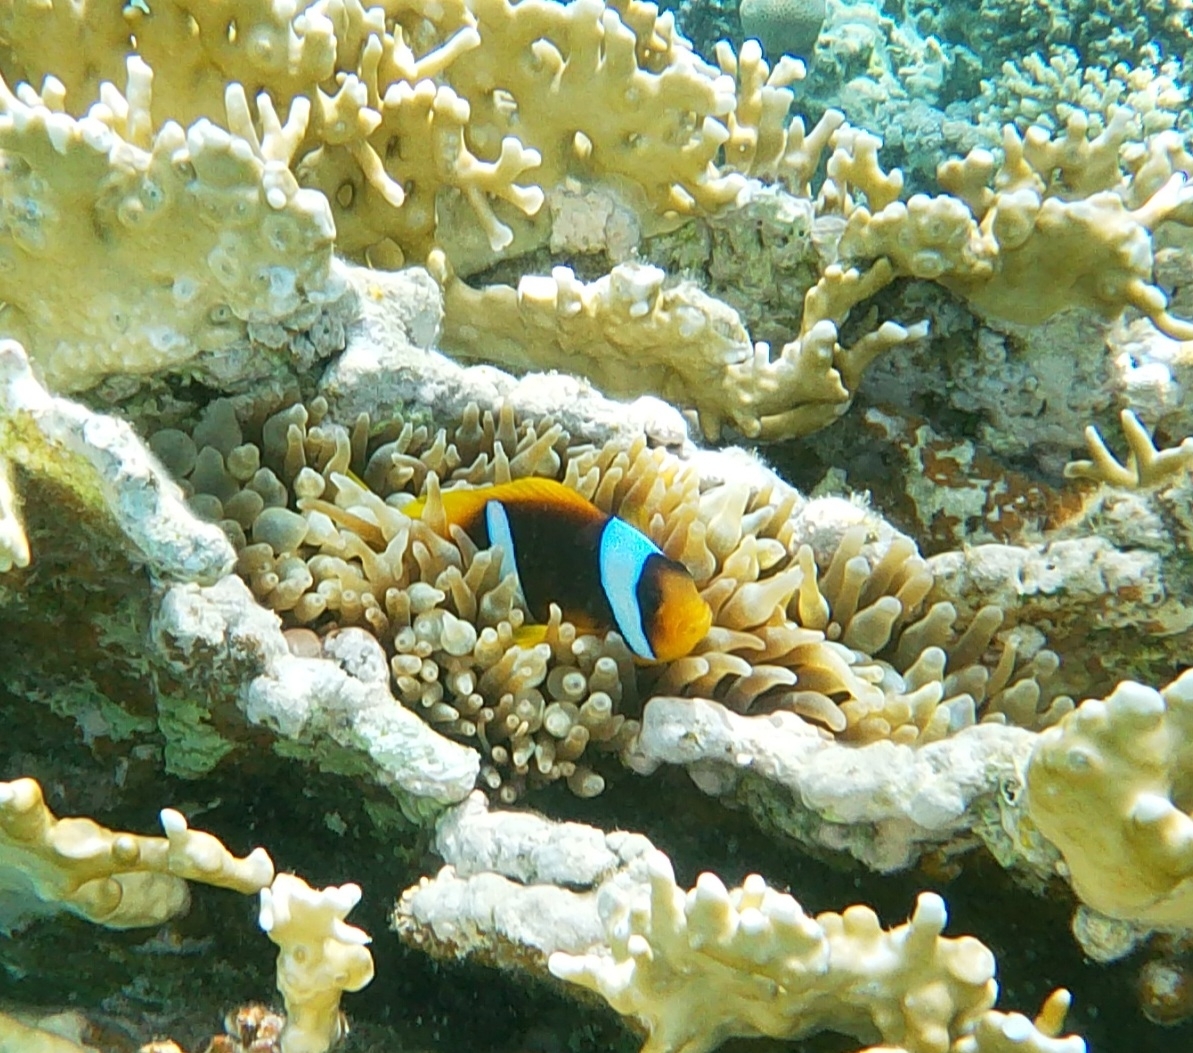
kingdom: Animalia
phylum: Chordata
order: Perciformes
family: Pomacentridae
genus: Amphiprion
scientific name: Amphiprion bicinctus
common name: Two-banded anemonefish
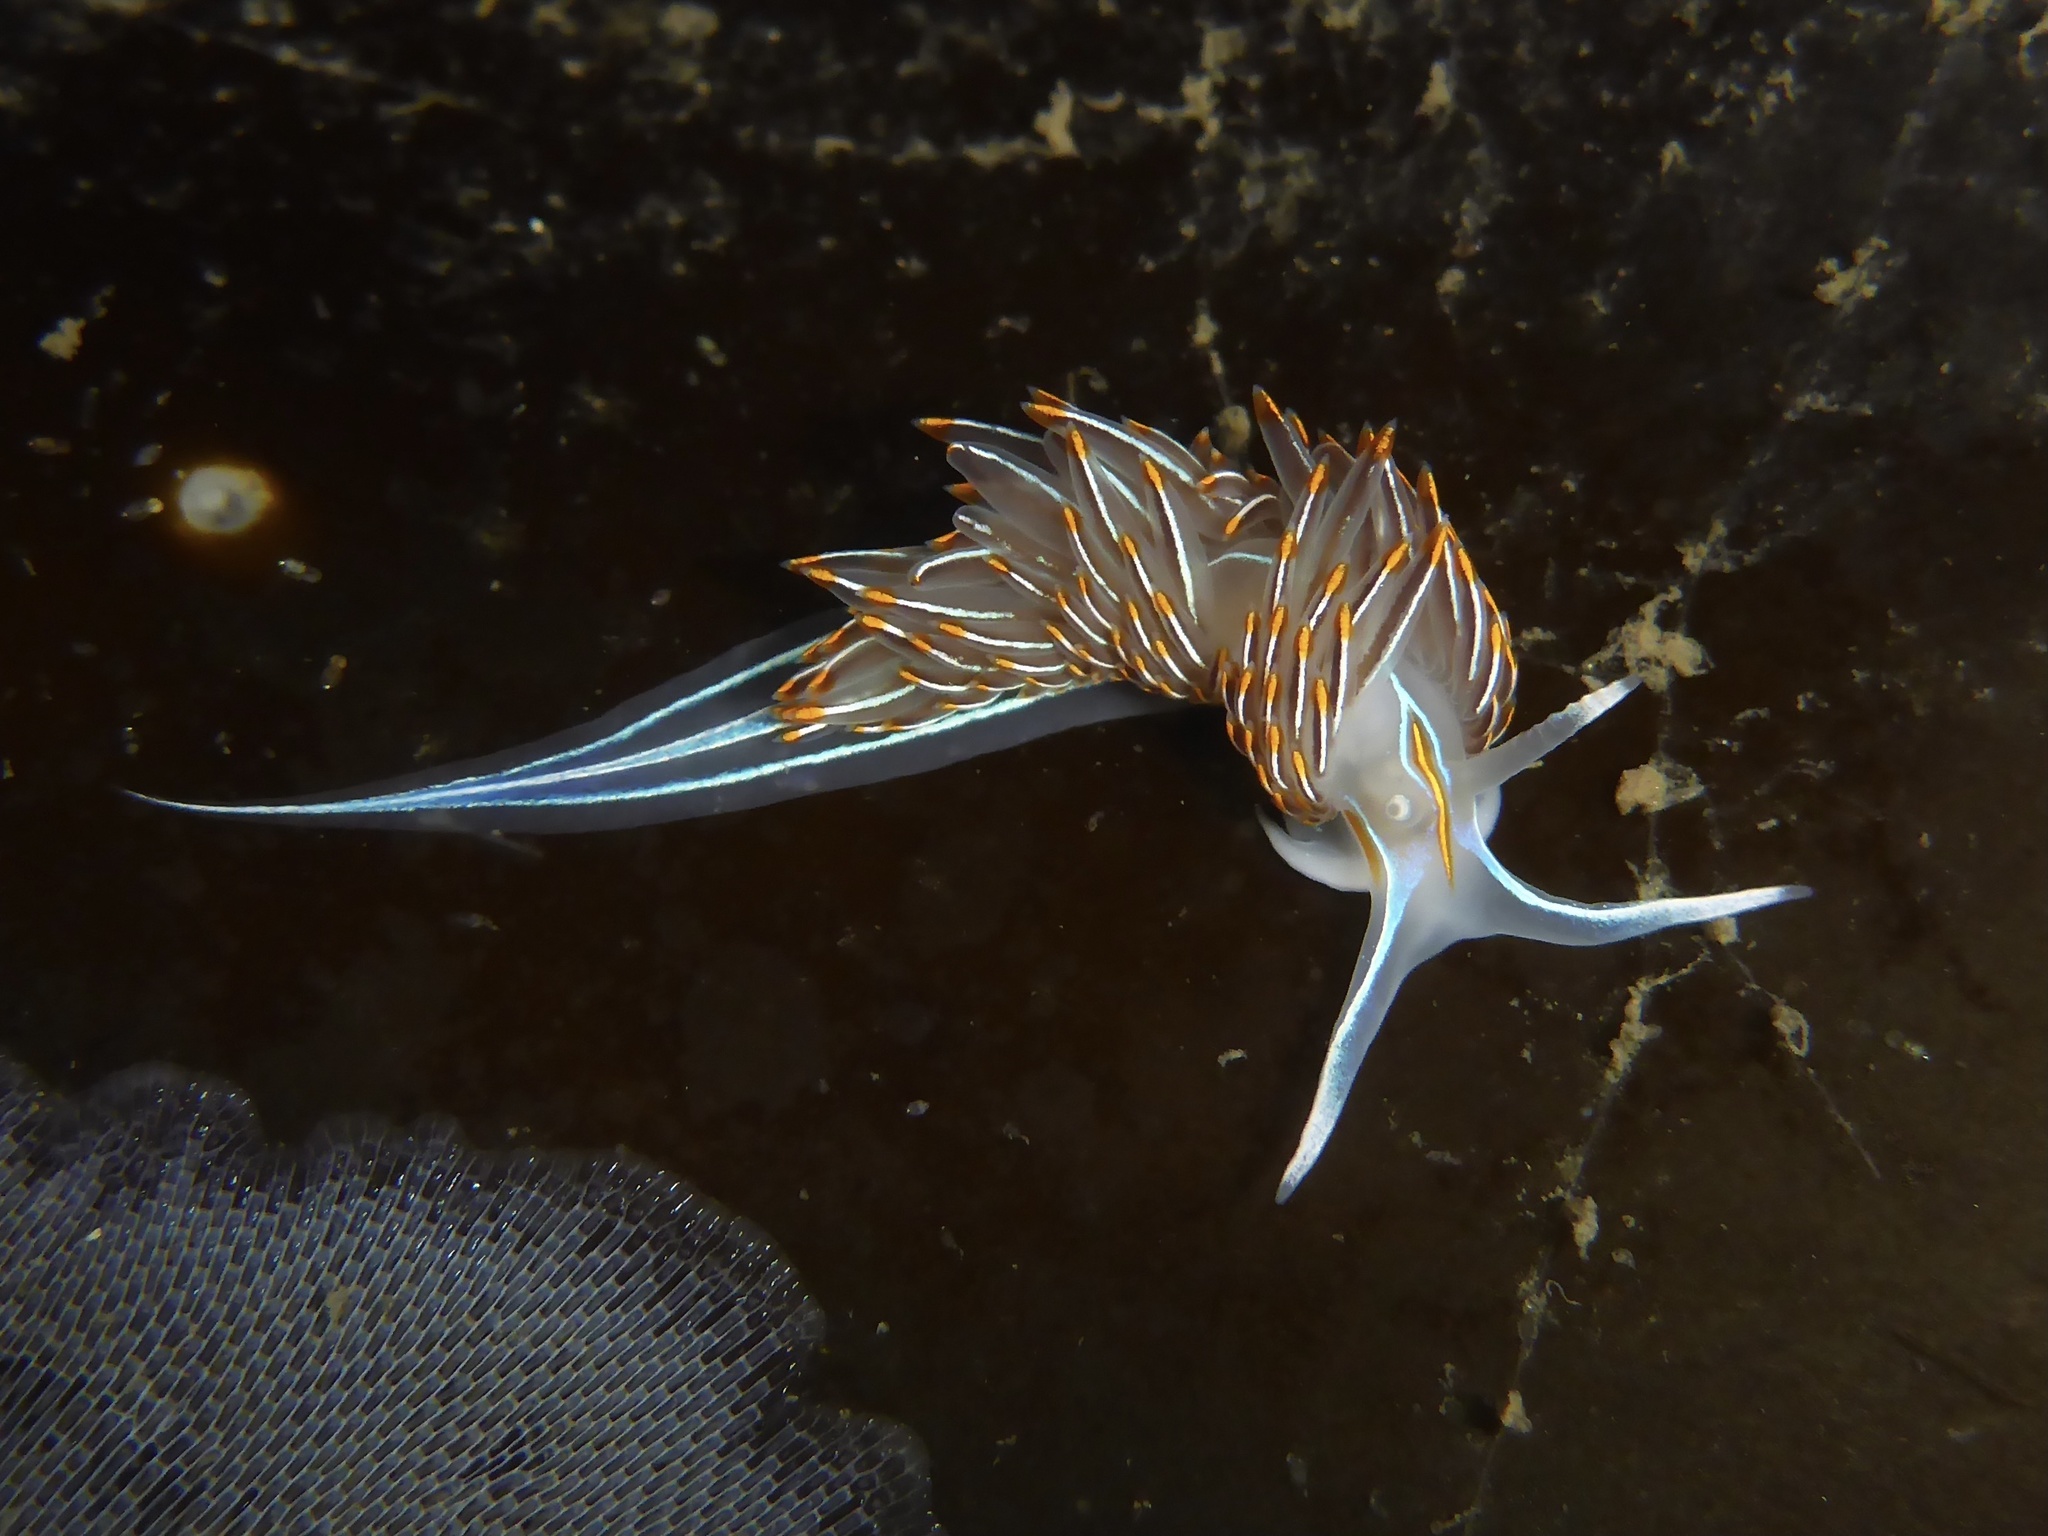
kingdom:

※ ※ ※

Stated task => Rewrite every row above with "common name" changed to "vernacular name" and nothing else altered. Omit the pictures.

Full output =>
kingdom: Animalia
phylum: Chordata
order: Perciformes
family: Pomacentridae
genus: Amphiprion
scientific name: Amphiprion bicinctus
vernacular name: Two-banded anemonefish
kingdom:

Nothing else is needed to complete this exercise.